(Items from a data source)

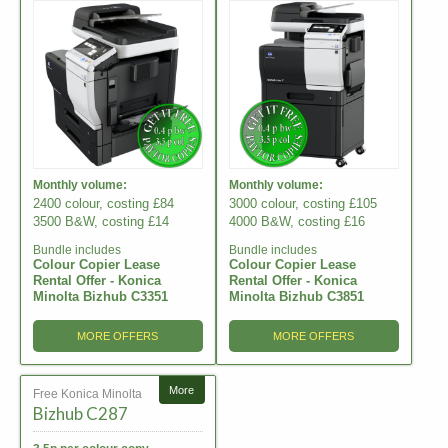
Monthly volume:
Monthly volume:
2400 colour, costing £84
3000 colour, costing £105
3500 B&W, costing £14
4000 B&W, costing £16
Bundle includes
Bundle includes
Colour Copier Lease
Colour Copier Lease
Rental Offer - Konica
Rental Offer - Konica
Minolta Bizhub C3351
Minolta Bizhub C3851
MORE OFFERS
MORE OFFERS
More
Free Konica Minolta
Bizhub C287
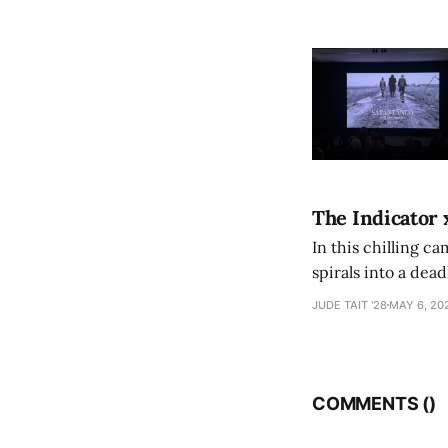
The Indicator 
In this chilling ca
spirals into a dea
authorship, ambiti
JUDE TAIT '28
MAY 6, 20
COMMENTS (
)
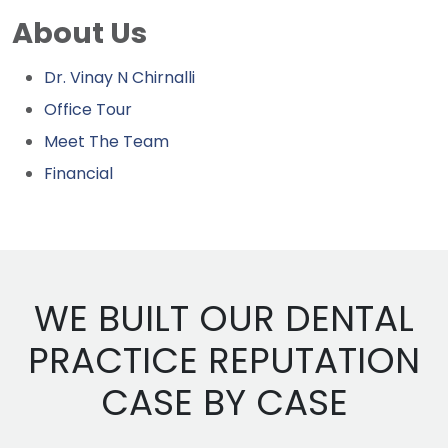
About Us
Dr. Vinay N Chirnalli
Office Tour
Meet The Team
Financial
WE BUILT OUR DENTAL
PRACTICE REPUTATION
CASE BY CASE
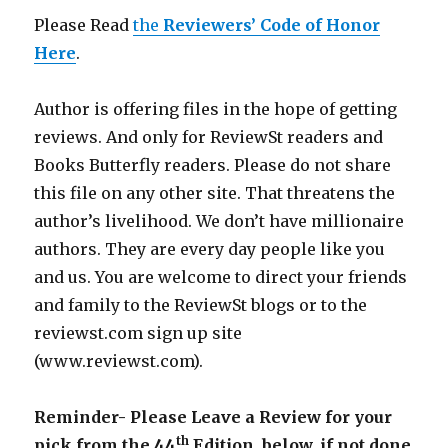
Please Read
the
Reviewers’ Code of Honor
Here
.
Author is offering files in the hope of getting
reviews. And only for ReviewSt readers and
Books Butterfly readers. Please do not share
this file on any other site. That threatens the
author’s livelihood. We don’t have millionaire
authors. They are every day people like you
and us. You are welcome to direct your friends
and family to the ReviewSt blogs or to the
reviewst.com sign up site
(www.reviewst.com).
Reminder- Please Leave a Review for your
th
pick from the 44
Edition, below, if not done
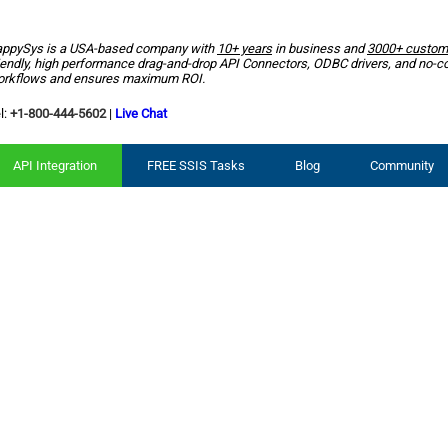
ppySys is a USA-based company with
10+ years
in business and
3000+ custom
iendly, high performance drag-and-drop API Connectors, ODBC drivers, and no-c
rkflows and ensures maximum ROI.
l:
+1-800-444-5602
|
Live Chat
API Integration
FREE SSIS Tasks
Blog
Community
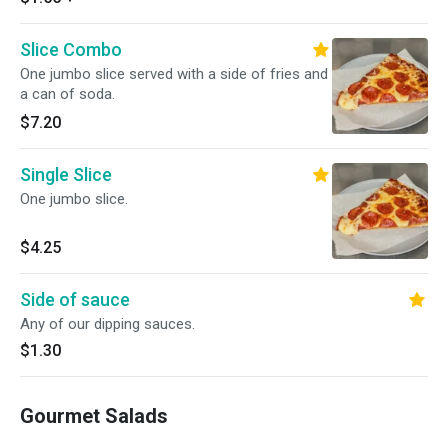
Slice Combo
One jumbo slice served with a side of fries and
a can of soda.
$7.20
Single Slice
One jumbo slice.
$4.25
Side of sauce
Any of our dipping sauces.
$1.30
Gourmet Salads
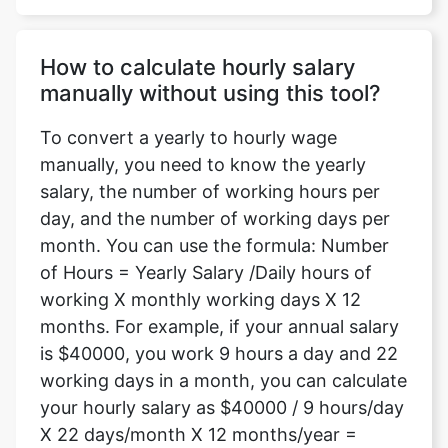
How to calculate hourly salary
manually without using this tool?
To convert a yearly to hourly wage
manually, you need to know the yearly
salary, the number of working hours per
day, and the number of working days per
month. You can use the formula: Number
of Hours = Yearly Salary /Daily hours of
working X monthly working days X 12
months. For example, if your annual salary
is $40000, you work 9 hours a day and 22
working days in a month, you can calculate
your hourly salary as $40000 / 9 hours/day
X 22 days/month X 12 months/year =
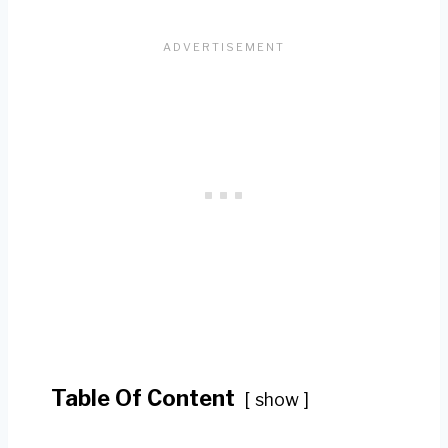
Table Of Content
show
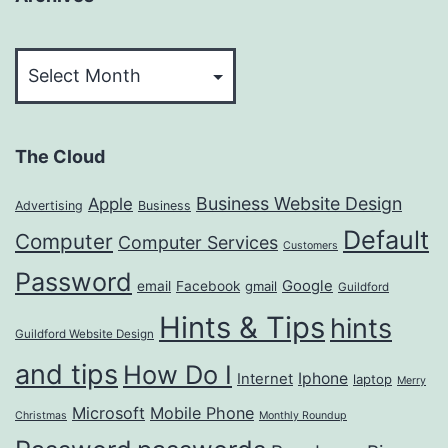
Archives
The Cloud
Business Website Design
Apple
Advertising
Business
Default
Computer
Computer Services
Customers
Password
Google
email
Facebook
gmail
Guildford
Hints & Tips
hints
Guildford Website Design
and tips
How Do I
Iphone
Internet
laptop
Merry
Microsoft
Mobile Phone
Christmas
Monthly Roundup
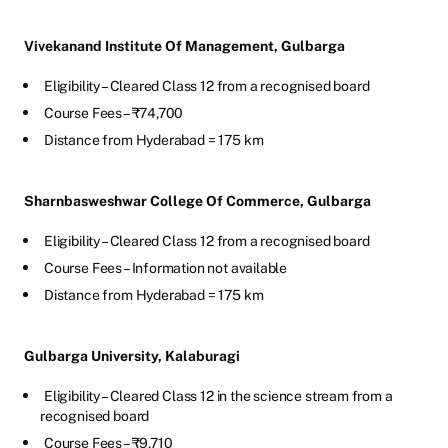
Vivekanand Institute Of Management, Gulbarga
Eligibility – Cleared Class 12 from a recognised board
Course Fees – ₹74,700
Distance from Hyderabad = 175 km
Sharnbasweshwar College Of Commerce, Gulbarga
Eligibility – Cleared Class 12 from a recognised board
Course Fees – Information not available
Distance from Hyderabad = 175 km
Gulbarga University, Kalaburagi
Eligibility – Cleared Class 12 in the science stream from a
recognised board
Course Fees – ₹9,710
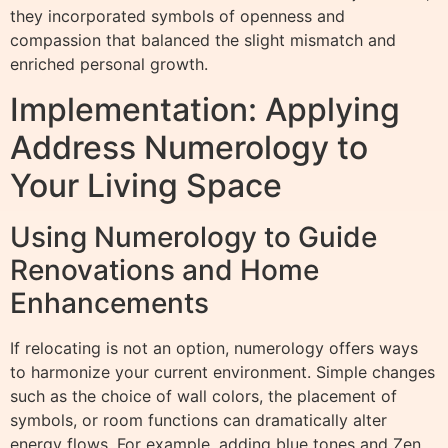
they incorporated symbols of openness and
compassion that balanced the slight mismatch and
enriched personal growth.
Implementation: Applying
Address Numerology to
Your Living Space
Using Numerology to Guide
Renovations and Home
Enhancements
If relocating is not an option, numerology offers ways
to harmonize your current environment. Simple changes
such as the choice of wall colors, the placement of
symbols, or room functions can dramatically alter
energy flows. For example, adding blue tones and Zen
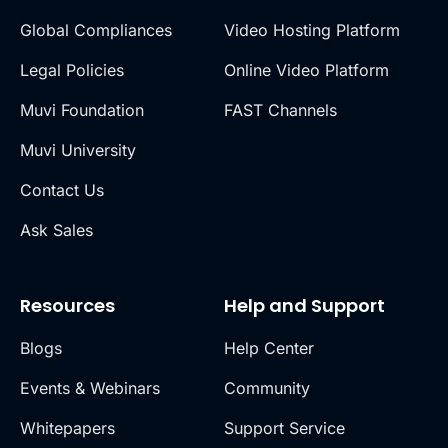
Global Compliances
Video Hosting Platform
Legal Policies
Online Video Platform
Muvi Foundation
FAST Channels
Muvi University
Contact Us
Ask Sales
Resources
Help and Support
Blogs
Help Center
Events & Webinars
Community
Whitepapers
Support Service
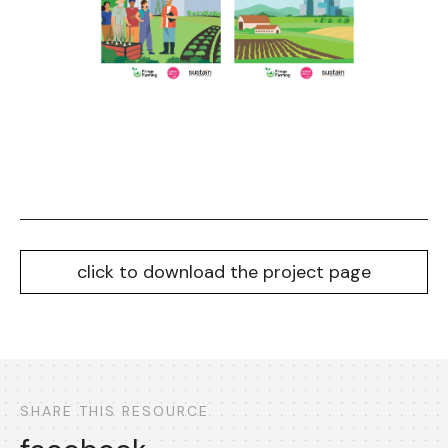
click to download the project page
SHARE THIS RESOURCE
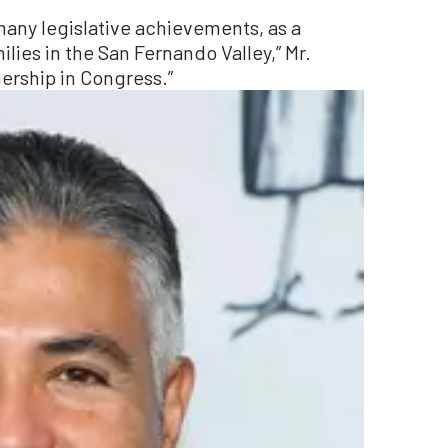
many legislative achievements, as a
ies in the San Fernando Valley,” Mr.
rtnership in Congress.”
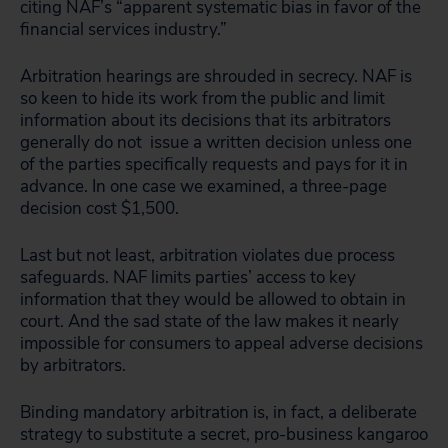
citing NAF’s “apparent systematic bias in favor of the
financial services industry.”
Arbitration hearings are shrouded in secrecy. NAF is
so keen to hide its work from the public and limit
information about its decisions that its arbitrators
generally do not issue a written decision unless one
of the parties specifically requests and pays for it in
advance. In one case we examined, a three-page
decision cost $1,500.
Last but not least, arbitration violates due process
safeguards. NAF limits parties’ access to key
information that they would be allowed to obtain in
court. And the sad state of the law makes it nearly
impossible for consumers to appeal adverse decisions
by arbitrators.
Binding mandatory arbitration is, in fact, a deliberate
strategy to substitute a secret, pro-business kangaroo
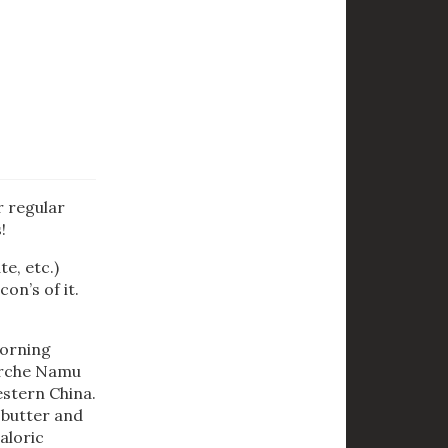
r regular
!
e, etc.)
on’s of it.
morning
 Erche Namu
estern China.
k butter and
aloric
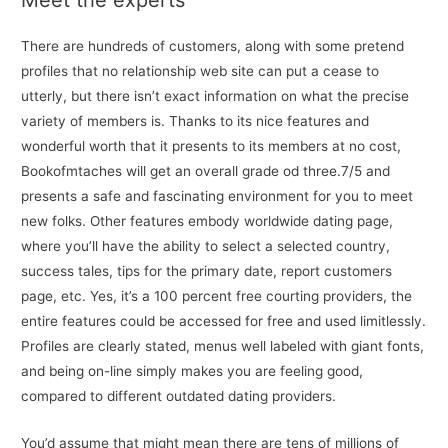
There are hundreds of customers, along with some pretend
profiles that no relationship web site can put a cease to
utterly, but there isn’t exact information on what the precise
variety of members is. Thanks to its nice features and
wonderful worth that it presents to its members at no cost,
Bookofmtaches will get an overall grade od three.7/5 and
presents a safe and fascinating environment for you to meet
new folks. Other features embody worldwide dating page,
where you’ll have the ability to select a selected country,
success tales, tips for the primary date, report customers
page, etc. Yes, it’s a 100 percent free courting providers, the
entire features could be accessed for free and used limitlessly.
Profiles are clearly stated, menus well labeled with giant fonts,
and being on-line simply makes you are feeling good,
compared to different outdated dating providers.
You’d assume that might mean there are tens of millions of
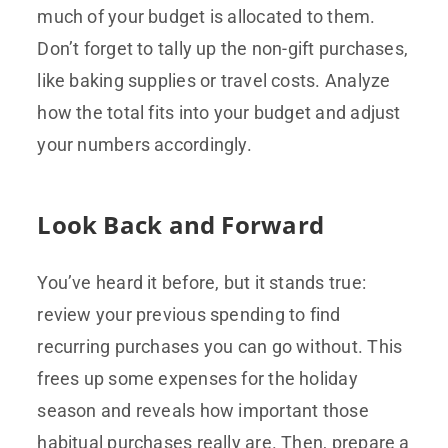
much of your budget is allocated to them.
Don’t forget to tally up the non-gift purchases,
like baking supplies or travel costs. Analyze
how the total fits into your budget and adjust
your numbers accordingly.
Look Back and Forward
You’ve heard it before, but it stands true:
review your previous spending to find
recurring purchases you can go without. This
frees up some expenses for the holiday
season and reveals how important those
habitual purchases really are. Then, prepare a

▸ What the task asks
An exact copy of every record above is needed, with all pictures left out.

▸ Exercise output
Monthly volume:
Monthly volume:
2400 colour, costing £84
3000 colour, costing £105
3500 B&W, costing £14
4000 B&W, costing £16
Bundle includes
Bundle includes
Colour Copier Lease
Colour Copier Lease
Rental Offer - Konica
Rental Offer - Konica
Minolta Bizhub C3351
Minolta Bizhub C3851
MORE OFFERS
MORE OFFERS
More
Free Konica Minolta
Bizhub C287
The Indicator 
In this chilling ca
spirals into a dea
authorship, ambiti
JUDE TAIT '28
MAY 6, 20
COMMENTS (
)
About Us
Dr. Vinay N Chirnalli
Office Tour
Meet The Team
Financial
WE BUILT OUR DENTAL
PRACTICE REPUTATION
CASE BY CASE
Please Read
the
Reviewers’ Code of Honor
Here
.
Author is offering files in the hope of getting
reviews. And only for ReviewSt readers and
Books Butterfly readers. Please do not share
this file on any other site. That threatens the
author’s livelihood. We don’t have millionaire
authors. They are every day people like you
and us. You are welcome to direct your friends
and family to the ReviewSt blogs or to the
reviewst.com sign up site
(www.reviewst.com).
Reminder- Please Leave a Review for your
th
pick from the 44
Edition, below, if not done
ppySys is a USA-based company with
10+ years
in business and
3000+ custom
iendly, high performance drag-and-drop API Connectors, ODBC drivers, and no-c
rkflows and ensures maximum ROI.
l:
+1-800-444-5602
|
Live Chat
API Integration
FREE SSIS Tasks
Blog
Community
Slice Combo
One jumbo slice served with a side of fries and
a can of soda.
$7.20
Single Slice
One jumbo slice.
$4.25
Side of sauce
Any of our dipping sauces.
$1.30
Gourmet Salads
How to calculate hourly salary
manually without using this tool?
To convert a yearly to hourly wage
manually, you need to know the yearly
salary, the number of working hours per
day, and the number of working days per
month. You can use the formula: Number
of Hours = Yearly Salary /Daily hours of
working X monthly working days X 12
months. For example, if your annual salary
is $40000, you work 9 hours a day and 22
working days in a month, you can calculate
your hourly salary as $40000 / 9 hours/day
X 22 days/month X 12 months/year =
Table Of Content
show
Archives
The Cloud
Business Website Design
Apple
Advertising
Business
Default
Computer
Computer Services
Customers
Password
Google
email
Facebook
gmail
Guildford
Hints & Tips
hints
Guildford Website Design
and tips
How Do I
Iphone
Internet
laptop
Merry
Microsoft
Mobile Phone
Christmas
Monthly Roundup
Vivekanand Institute Of Management, Gulbarga
Eligibility – Cleared Class 12 from a recognised board
Course Fees – ₹74,700
Distance from Hyderabad = 175 km
Sharnbasweshwar College Of Commerce, Gulbarga
Eligibility – Cleared Class 12 from a recognised board
Course Fees – Information not available
Distance from Hyderabad = 175 km
Gulbarga University, Kalaburagi
Eligibility – Cleared Class 12 in the science stream from a
recognised board
Course Fees – ₹9,710
they incorporated symbols of openness and
compassion that balanced the slight mismatch and
enriched personal growth.
Implementation: Applying
Address Numerology to
Your Living Space
Using Numerology to Guide
Renovations and Home
Enhancements
If relocating is not an option, numerology offers ways
to harmonize your current environment. Simple changes
such as the choice of wall colors, the placement of
symbols, or room functions can dramatically alter
energy flows. For example, adding blue tones and Zen
Global Compliances
Video Hosting Platform
Legal Policies
Online Video Platform
Muvi Foundation
FAST Channels
Muvi University
Contact Us
Ask Sales
Resources
Help and Support
Blogs
Help Center
Events & Webinars
Community
Whitepapers
Support Service
click to download the project page
SHARE THIS RESOURCE
many legislative achievements, as a
ies in the San Fernando Valley,” Mr.
rtnership in Congress.”
citing NAF’s “apparent systematic bias in favor of the
financial services industry.”
Arbitration hearings are shrouded in secrecy. NAF is
so keen to hide its work from the public and limit
information about its decisions that its arbitrators
generally do not issue a written decision unless one
of the parties specifically requests and pays for it in
advance. In one case we examined, a three-page
decision cost $1,500.
Last but not least, arbitration violates due process
safeguards. NAF limits parties’ access to key
information that they would be allowed to obtain in
court. And the sad state of the law makes it nearly
impossible for consumers to appeal adverse decisions
by arbitrators.
Binding mandatory arbitration is, in fact, a deliberate
strategy to substitute a secret, pro-business kangaroo
r regular
!
e, etc.)
on’s of it.
morning
 Erche Namu
estern China.
k butter and
aloric
There are hundreds of customers, along with some pretend
profiles that no relationship web site can put a cease to
utterly, but there isn’t exact information on what the precise
variety of members is. Thanks to its nice features and
wonderful worth that it presents to its members at no cost,
Bookofmtaches will get an overall grade od three.7/5 and
presents a safe and fascinating environment for you to meet
new folks. Other features embody worldwide dating page,
where you’ll have the ability to select a selected country,
success tales, tips for the primary date, report customers
page, etc. Yes, it’s a 100 percent free courting providers, the
entire features could be accessed for free and used limitlessly.
Profiles are clearly stated, menus well labeled with giant fonts,
and being on-line simply makes you are feeling good,
compared to different outdated dating providers.
You’d assume that might mean there are tens of millions of
much of your budget is allocated to them.
Don’t forget to tally up the non-gift purchases,
like baking supplies or travel costs. Analyze
how the total fits into your budget and adjust
your numbers accordingly.
Look Back and Forward
You’ve heard it before, but it stands true:
review your previous spending to find
recurring purchases you can go without. This
frees up some expenses for the holiday
season and reveals how important those
habitual purchases really are. Then, prepare a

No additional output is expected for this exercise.